Sunday, March 18, 2007

Deeply dehumanising racist stereotypes

Thabo Mbeki makes some telling statements this week in his ANC Today weekly online brief. (which also shows and interesting development in that many of the articles now have individual bylines. Anton Harber points out what a paradigm shift this is, here.)

As we celebrate Human Rights Day, it remains to be seen
whether we have the will to know one another and to debate with one another; whether we are willing to spend more time listening to one another, educating ourselves not be too quick to judge as illegitimate the concerns and expressions of any group; and whether we have the courage to engage in a truth and reconciliation process even with regard to the challenge of openly confronting the cancer of deeply dehumanising racist stereotypes that developed over many centuries.
The resolve to educate ourselves to not be too quick to judge as illegitimate the concerns and expressions of any group must include not being too quick to judge as illegitimate the concerns and expressions of the African people, the historic victims of racism, who remain deeply disturbed that some in positions of power still think it is normal to speak of them as "kaffirs", and others among our white compatriots think that it is natural to ask the question - since they are Black, how do we know they are not criminals!

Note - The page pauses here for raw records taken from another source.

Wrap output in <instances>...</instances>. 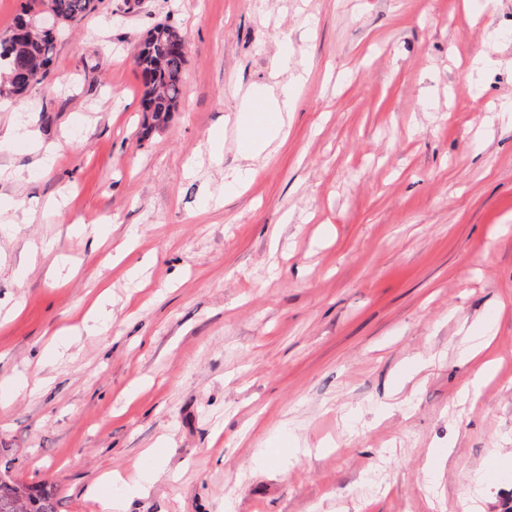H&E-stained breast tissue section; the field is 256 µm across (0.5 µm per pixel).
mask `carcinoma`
Returning a JSON list of instances; mask_svg holds the SVG:
<instances>
[{
	"instance_id": "cac0c4a2",
	"label": "carcinoma",
	"mask_w": 512,
	"mask_h": 512,
	"mask_svg": "<svg viewBox=\"0 0 512 512\" xmlns=\"http://www.w3.org/2000/svg\"><path fill=\"white\" fill-rule=\"evenodd\" d=\"M99 0H30L24 13H35L45 7L76 23L98 9ZM57 33L34 32L22 38H0V96L18 100L38 82L53 61ZM140 74L142 107L147 115L145 130L167 126L171 114L181 101L187 65L186 53L178 50L158 26L148 30L134 56ZM3 477L10 484L0 487V512H8L4 500L22 492L24 501L18 512H58L55 490L45 484L26 486Z\"/></svg>"
}]
</instances>
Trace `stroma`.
<instances>
[{
	"mask_svg": "<svg viewBox=\"0 0 512 512\" xmlns=\"http://www.w3.org/2000/svg\"><path fill=\"white\" fill-rule=\"evenodd\" d=\"M159 22L188 63L145 137ZM284 81L287 140L225 193ZM7 131L0 467L59 512L107 475L127 512H460L496 453L483 512L512 506V0H101Z\"/></svg>",
	"mask_w": 512,
	"mask_h": 512,
	"instance_id": "obj_1",
	"label": "stroma"
}]
</instances>
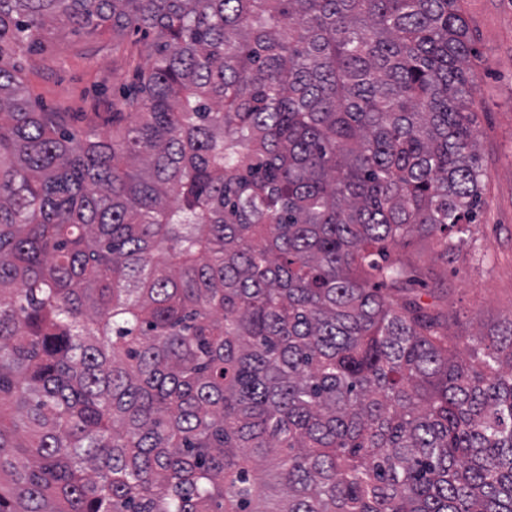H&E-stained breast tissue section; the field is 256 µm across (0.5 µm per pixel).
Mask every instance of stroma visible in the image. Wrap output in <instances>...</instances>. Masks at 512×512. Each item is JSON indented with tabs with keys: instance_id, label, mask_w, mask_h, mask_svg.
Wrapping results in <instances>:
<instances>
[{
	"instance_id": "35a3bbf8",
	"label": "stroma",
	"mask_w": 512,
	"mask_h": 512,
	"mask_svg": "<svg viewBox=\"0 0 512 512\" xmlns=\"http://www.w3.org/2000/svg\"><path fill=\"white\" fill-rule=\"evenodd\" d=\"M474 35L473 110L482 171V204L475 224L441 258L434 238L414 235L390 246L391 255L418 260L428 285L444 283L441 305L448 332L467 337V360L484 353L471 335H491L512 320V0H462ZM33 99L55 112H103L122 87L115 73L121 59L111 28L87 33L59 22L44 46L23 61Z\"/></svg>"
}]
</instances>
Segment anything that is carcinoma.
I'll return each instance as SVG.
<instances>
[{"mask_svg": "<svg viewBox=\"0 0 512 512\" xmlns=\"http://www.w3.org/2000/svg\"><path fill=\"white\" fill-rule=\"evenodd\" d=\"M61 18L132 71L79 126ZM474 57L461 0H0V512H512V320L460 359L388 251L476 221ZM44 44L22 61L32 98L54 112H107L127 77L115 78L121 59L112 47V28L75 32L58 22Z\"/></svg>", "mask_w": 512, "mask_h": 512, "instance_id": "cac0c4a2", "label": "carcinoma"}]
</instances>
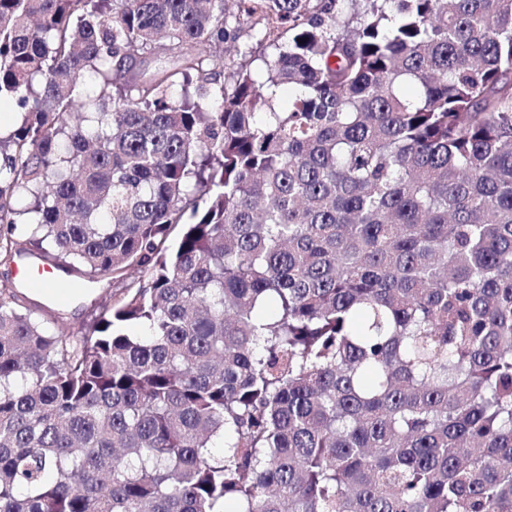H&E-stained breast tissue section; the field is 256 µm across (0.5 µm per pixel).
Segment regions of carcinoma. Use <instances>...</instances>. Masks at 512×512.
Returning a JSON list of instances; mask_svg holds the SVG:
<instances>
[{
    "instance_id": "1",
    "label": "carcinoma",
    "mask_w": 512,
    "mask_h": 512,
    "mask_svg": "<svg viewBox=\"0 0 512 512\" xmlns=\"http://www.w3.org/2000/svg\"><path fill=\"white\" fill-rule=\"evenodd\" d=\"M236 2L0 0V512H512V0ZM30 264L35 266H28ZM51 264L52 258L48 255L42 254L40 258H24L18 264H12L10 267L0 266V280L8 277L20 285L19 291L23 297L24 305L30 310L34 318L51 329L62 324L68 332L76 335L77 332L104 312V305L109 301L112 294L119 292L122 285L113 280L112 275L99 276L89 283L73 272L71 276L63 275V277L81 279L82 289L70 299L61 302L54 296L44 294L40 290L31 287L29 278L27 279L24 274L26 266L32 269L33 275L30 277L32 278L37 273V266L47 265L53 269Z\"/></svg>"
}]
</instances>
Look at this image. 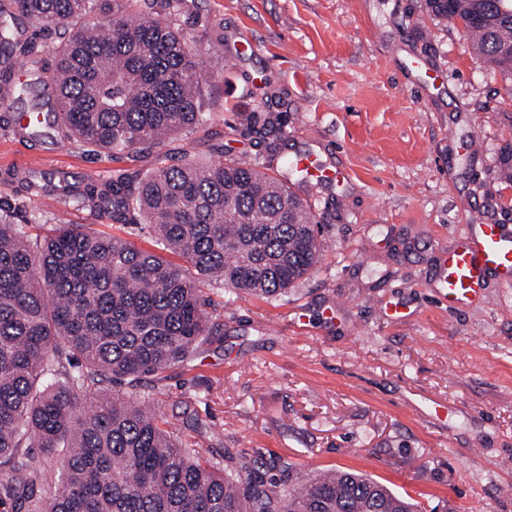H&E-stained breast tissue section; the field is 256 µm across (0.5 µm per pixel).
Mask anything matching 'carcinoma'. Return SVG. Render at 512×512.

I find myself almost wholeheartedly agreeing with Mbeki's article having been confronted first-hand with many of the second-hand anecdotal examples of racism that Mbeki refers to. Rapport, with its Sunday sensationalist headline of "Mbeki Kap Wittes", (Now a dead link as at Jan 2016) of course, concentrated on his thesis that white racists are responsible for our perception of crime. Taken in the context of the entire article, maybe they are.

We fight shy of properly debating this topic, as if racist attitudes are personal matter akin to our sexual or religious persuasion. Not to be challenged or tampered with. Best left alone. Well stuff that! Let us unload the dice and confront the issue head on. Let it hurt a bit to talk about it. Let us (try to) understand what it is really like to be black and white in this country.

And on a happier, but as serious, note I'm loving the way that David Bullard  (UPDATE : Jan2016_now too a dead link - seemingly the Sunday Times has seen fit to get rid of all references to Mr Bullard!) is bouncing back from his own terrible experiences of 2 weeks ago.

Anyway, it’s nothing that a good Cohiba and a glass of Glenmorangie Madeira cask- matured can’t cure.
We live in the most beautiful country and are blessed with the finest people you could imagine, therefore good must eventually triumph over evil. If I can believe that, then so can you and you must — otherwise we are all lost.